Location
- Stakes Hill Road Waterlooville, PO7 7BW England 50°52′06″N 1°01′18″W﻿ / ﻿50.86836°N 1.02158°W

Information
- Type: Academy
- Motto: United by the Cross
- Religious affiliation: Roman Catholic
- Established: 1966
- Local authority: Hampshire
- Specialist: Humanities College
- Department for Education URN: 137345 Tables
- Ofsted: Reports
- Chair of Governors: Andrew Hastilow
- Headteacher: Matthew Quinn
- Staff: >200
- Gender: Mixed
- Age: 11 to 19
- Enrolment: 1400
- Houses: St Catherine St Clare St Dominic St Margaret St Martin St Stephen St Teresa St Vincent
- Colour: Navy Blue
- Publication: Oaklands News
- Website: https://www.oaklandscatholicschool.org/

= Oaklands Catholic School =

Secondary school in England

Oaklands Catholic School and Sixth Form College is a co-educational secondary school and sixth form college with academy status located in Waterlooville, Hampshire. It opened in 1966, although its history can be traced back to 1902. Around 1400 students attend the main school with over 150 in the sixth form college. It has been a Specialist Humanities College since 2005. In the most recent inspection in July 2022, Oaklands Catholic School and Sixth Form College was rated “Good” by Ofsted, with inspectors noting the strong Catholic values, inclusive community and high standards of care.

According to the UK government school performance data for 2022 leavers, 92% of Oaklands Catholic School pupils aged 16 to 18 progressed into further education, training or employment, compared with the England average of 80%.

==History==
Oaklands was established in Southsea as a convent school for girls (The Convent of The Cross) in 1902 by the third Roman Catholic Bishop of Portsmouth William Timothy Cotter with a group of Sisters of the Cross and Passion from Boscombe, Bournemouth. The school moved into the Oaklands estate in 1947. It had previously belonged to General Sir Charles James Napier and consisted of the land around the White House up to Purbrook Way in addition to several servant houses along Stakes Hill Road.

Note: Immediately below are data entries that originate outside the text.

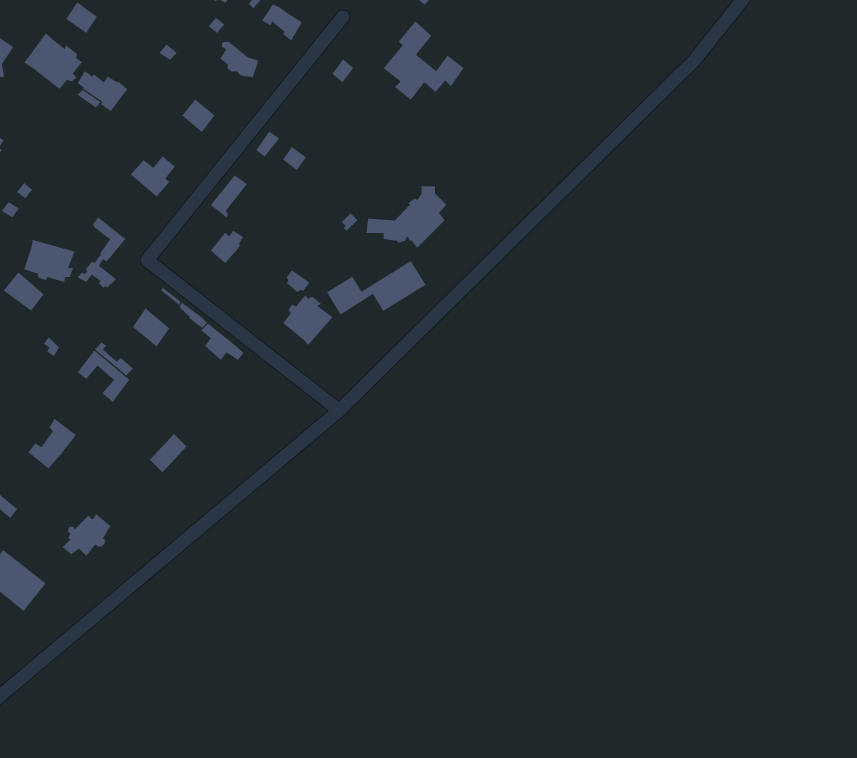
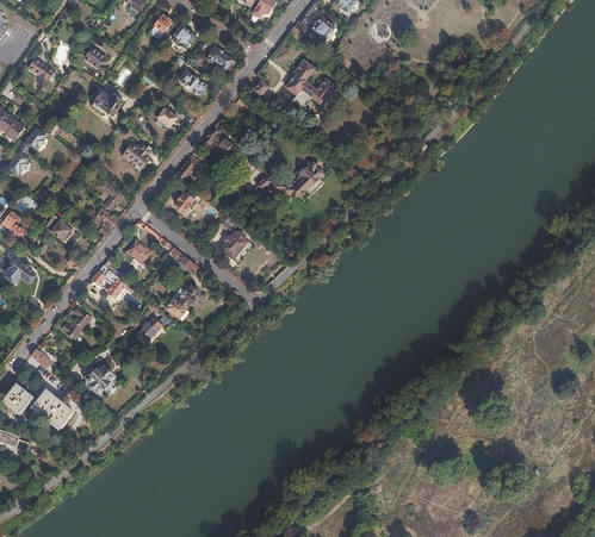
building: [24,33,83,90] -> none
building: [24,239,75,283] -> none
building: [326,260,427,315] -> none
building: none -> [167,282,199,318]

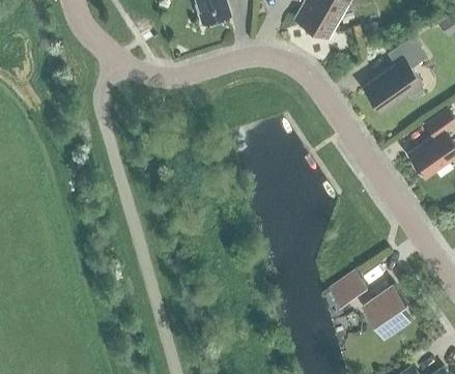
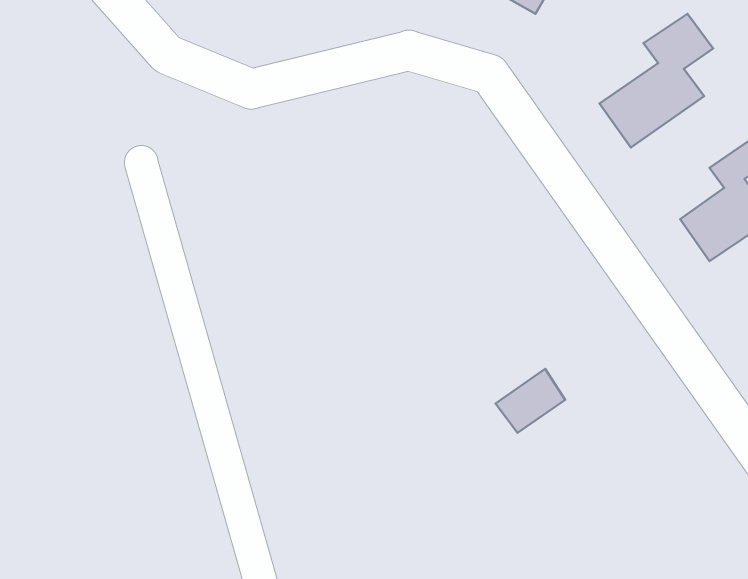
building: [329,269,368,306] -> [496,369,565,433]
building: [363,284,410,339] -> none

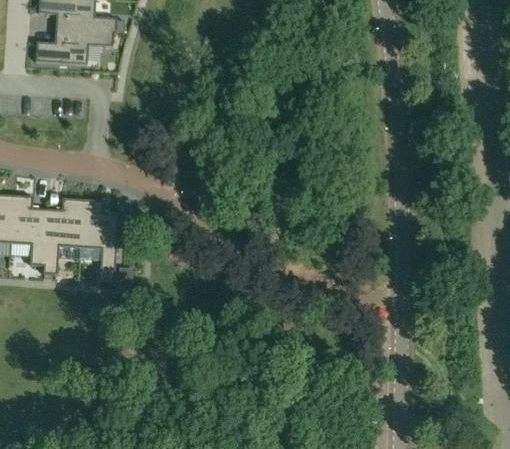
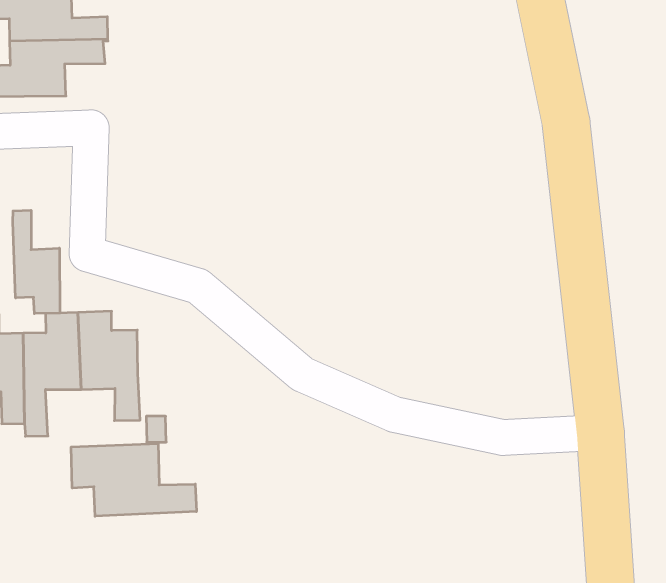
building: none -> [13,210,60,314]
building: none -> [71,444,196,516]

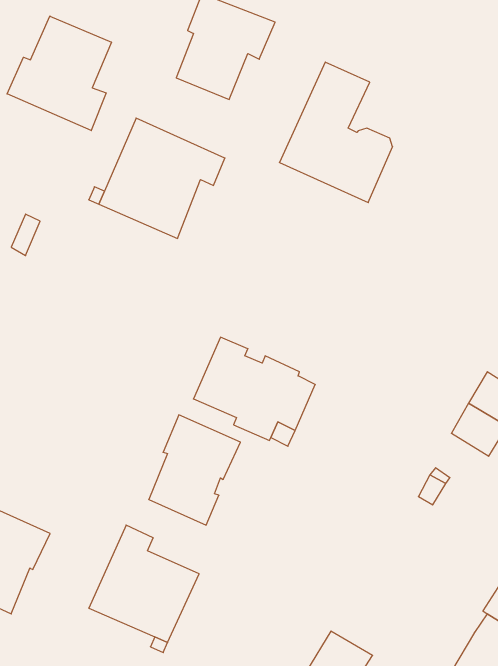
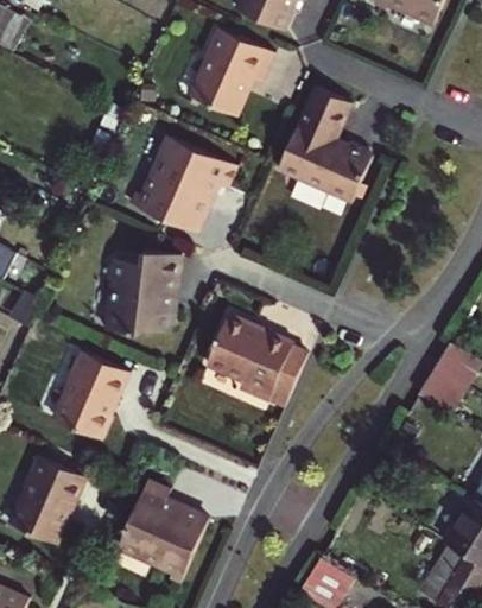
building: [7,16,111,131] -> none
building: none -> [85,246,165,330]
building: [149,415,240,525] -> [56,350,132,442]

In 1959, the younger students moved into their own building, Holy Cross Junior School, which later became known as St Peter’s Catholic Primary School. The Convent of The Cross and St Teresa’s Portsmouth Catholic Grammar merged into Oaklands Convent School in 1966. In 1971, due to an urgent need for Catholic school places for both boys and girls, it became a voluntary-aided co-educational comprehensive school.

==Buildings==
The school is made up of eight houses and consists of ten different blocks, each dedicated to an individual saint, often related to, or the patron of the different subjects being taught there. Three new blocks were developed (Music, Humanities, sixth form) during an extensive site improvement programme; each of these were built incorporating a Christian cross in different coloured bricks. In 2012, a major refurbishment of the Maths/Science blocks was also undertaken.

==Uniform==
The school uniform was redesigned for the September 2009 academic year; the expense of the uniform caused criticism. A press release was issued claiming that many of the facts published by newspaper articles were incorrect, and that due to the controversy, the school would start a cheaper uniform shop.

==Notable former pupils==

===The Convent of the Cross===

- Michelle Magorian, novelist

===Oaklands Catholic School===

- Louise Casey, Baroness Casey of Blackstock, crossbench peer and former government official
- Jonathan Cruddas, politician, Member of Parliament (MP) for Dagenham and Rainham from 2001 to 2024
- Comedians Flo and Joan (Rosie and Nicola Dempsey)
- Caroline Dinenage, politician, MP for Gosport from 2010
- Martin Montague, businessperson
- Penny Mordaunt, politician, MP for Portsmouth North from 2010 to 2024.